▶ [About this task]: Transcribe the records below. Leave every word as it is.
### Supplied data ###
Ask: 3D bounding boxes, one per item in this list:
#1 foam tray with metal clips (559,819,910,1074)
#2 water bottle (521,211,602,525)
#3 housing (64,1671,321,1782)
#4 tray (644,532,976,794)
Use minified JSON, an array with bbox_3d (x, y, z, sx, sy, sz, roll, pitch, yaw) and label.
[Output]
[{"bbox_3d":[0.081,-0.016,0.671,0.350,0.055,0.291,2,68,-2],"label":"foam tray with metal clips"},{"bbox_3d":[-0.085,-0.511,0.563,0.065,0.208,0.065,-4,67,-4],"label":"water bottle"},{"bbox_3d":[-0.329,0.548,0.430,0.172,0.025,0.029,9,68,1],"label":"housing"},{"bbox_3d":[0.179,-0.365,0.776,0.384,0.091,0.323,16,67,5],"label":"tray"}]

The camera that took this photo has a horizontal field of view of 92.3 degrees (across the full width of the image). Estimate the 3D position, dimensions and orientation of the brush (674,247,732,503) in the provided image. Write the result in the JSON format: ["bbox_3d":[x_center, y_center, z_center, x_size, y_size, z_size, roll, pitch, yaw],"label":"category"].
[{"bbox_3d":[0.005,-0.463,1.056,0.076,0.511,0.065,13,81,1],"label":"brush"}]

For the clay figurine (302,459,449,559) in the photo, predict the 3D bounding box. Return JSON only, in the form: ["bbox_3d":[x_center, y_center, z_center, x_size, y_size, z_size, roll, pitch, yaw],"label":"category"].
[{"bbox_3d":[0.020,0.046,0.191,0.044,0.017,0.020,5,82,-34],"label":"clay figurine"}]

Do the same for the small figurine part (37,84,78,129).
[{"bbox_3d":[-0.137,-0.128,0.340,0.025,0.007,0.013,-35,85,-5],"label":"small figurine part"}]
###
▶ [Answer space]:
Ask: 3D bounding boxes, one per item in this list:
#1 foam tray with metal clips (559,819,910,1074)
#2 water bottle (521,211,602,525)
#3 housing (64,1671,321,1782)
#4 tray (644,532,976,794)
Use minified JSON, an array with bbox_3d (x, y, z, sx, sy, sz, roll, pitch, yaw) and label.
[Output]
[{"bbox_3d":[0.081,-0.016,0.671,0.350,0.055,0.291,2,68,-2],"label":"foam tray with metal clips"},{"bbox_3d":[-0.085,-0.511,0.563,0.065,0.208,0.065,-4,67,-4],"label":"water bottle"},{"bbox_3d":[-0.329,0.548,0.430,0.172,0.025,0.029,9,68,1],"label":"housing"},{"bbox_3d":[0.179,-0.365,0.776,0.384,0.091,0.323,16,67,5],"label":"tray"}]

The camera that took this photo has a horizontal field of view of 92.3 degrees (across the full width of the image). Estimate the 3D position, dimensions and orientation of the brush (674,247,732,503) in the provided image. Write the result in the JSON format: ["bbox_3d":[x_center, y_center, z_center, x_size, y_size, z_size, roll, pitch, yaw],"label":"category"].
[{"bbox_3d":[0.005,-0.463,1.056,0.076,0.511,0.065,13,81,1],"label":"brush"}]

For the clay figurine (302,459,449,559) in the photo, predict the 3D bounding box. Return JSON only, in the form: ["bbox_3d":[x_center, y_center, z_center, x_size, y_size, z_size, roll, pitch, yaw],"label":"category"].
[{"bbox_3d":[0.020,0.046,0.191,0.044,0.017,0.020,5,82,-34],"label":"clay figurine"}]

Do the same for the small figurine part (37,84,78,129).
[{"bbox_3d":[-0.137,-0.128,0.340,0.025,0.007,0.013,-35,85,-5],"label":"small figurine part"}]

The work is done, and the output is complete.